Bioavailability & Bioequivalence Studies
Full service solutions for generic or innovative study drugs.We routinely design and perform a variety of different BA/BE study designs to support our clients’ clinical development. These include:
- Formal bioequivalence assessment for generic products
- Formulation development and comparison between dosage forms
- Drug-Drug Interactions
As an independent bioanalysis laboratory, the analysis of samples generated through the various stages of your programme can be undertaken without having to transfer your assays when you switch clinical providers. This retains the knowledge base, proving more cost efficient over time and mitigates risk from your process.
A significant proportion of the bioanalytical laboratory services experience has been with new chemical entities and this is reflected in the adaptability of the team. Methods are either developed or cross validated from pre-clinical methods and subsequently validated to FDA and EMA regulatory guidelines for the conduct of bioanalytical validations. We also have experience in transferring methodologies from other laboratories.
Our dedicated scientists with 100+ years of combined experience in the bioanalytical and method development fields will ensure that a robust, reproducible and specific method is in place to achieve:
- Extremely low LLOQ
- Ability to use low sample volume
- Large dynamic ranges
- Analysis of multiple metabolites
- Analysis from various matrices (plasma, serum, CSF, blood, urine, etc.)
- Quick method development for high throughput assays using strict criteria
- Rapid method transfers or optimisation
- Overcome challenges such as stability issues and matrix effects
- Methods free of interference from metabolites
Consideration to adaptive protocols is also undertaken during the validation process:
- Batch size maximised to allow for increase in sample numbers in a profile.
- If required, additional validation is performed during the study to extend calibration range, if majority of samples on higher doses give concentrations that fall outside of the already validated calibration range of the method.
Gamma scintigraphy is a safe non-invasive method for determining the biodistribution of drug delivery systems under physiological conditions, providing valuable data earlier on in the drug development process. In partnership with Cardiff Scintigraphics Limited, this method is routinely employed using our on-site gamma camera to successfully evaluate deposition, residence, clearance and dispersion of pharmaceutical dosage forms under physiological conditions.
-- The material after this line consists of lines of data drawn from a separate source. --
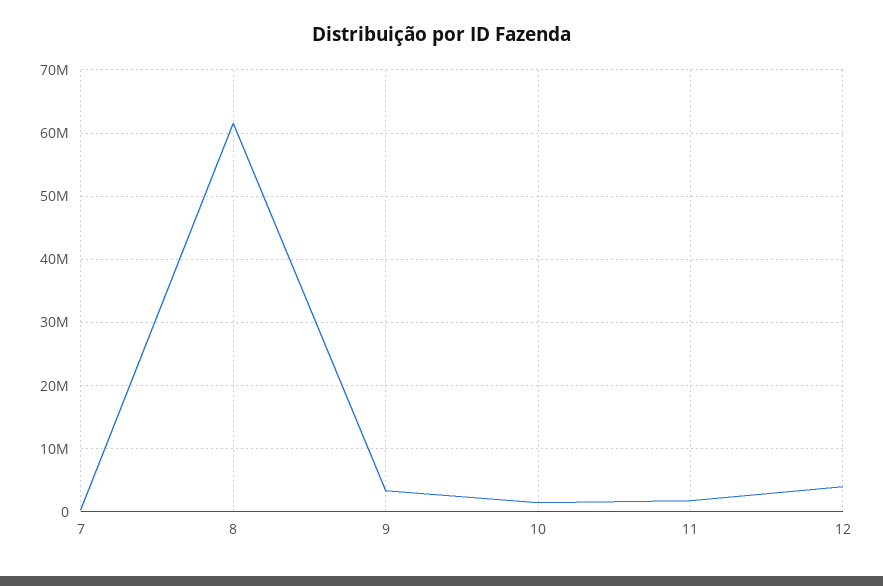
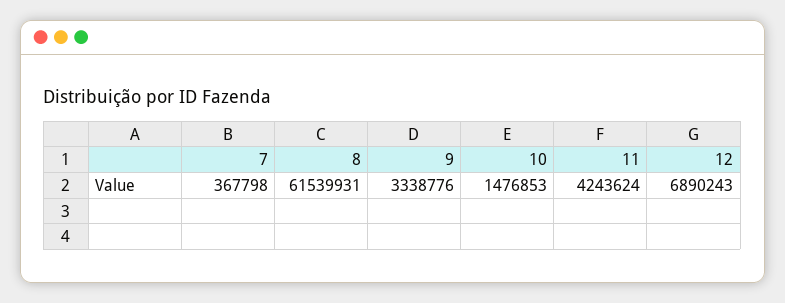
  {
    "7": 367798,
    "8": 61539931,
    "9": 3338776,
    "10": 1476853,
-   "11": 2000000,
+   "11": 4243624,
-   "12": 4000000
+   "12": 6890243
  }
Depending upon the study objectives, protocols may include whole body and regional imaging using planar scintigraphy, or SPECT techniques. The scintigraphic analysis can also be complimented with expertise in pharmacokinetic and pharmacodynamic evaluations, drug assay development and bioanalysis.
The successful application of scintigraphy is dependent on direct or indirect labelling of a component of the dosage form with a suitable gamma-emitting radioisotope such as Technetium-99m or Indium-111.
In the respiratory tract, the performance of delivery systems is assessed by evaluation deposition and residence in the oropharyngeal and central and peripheral regions of the lung. Furthermore, physiological functions such as mucociliary clearance may be studied using this technique.
Gamma scintigraphy is also routinely used to characterise drug delivery from oral dosage forms, factors such as gastric residence/emptying, gastrointestinal transit and the site of disintegration/dispersion can be determined.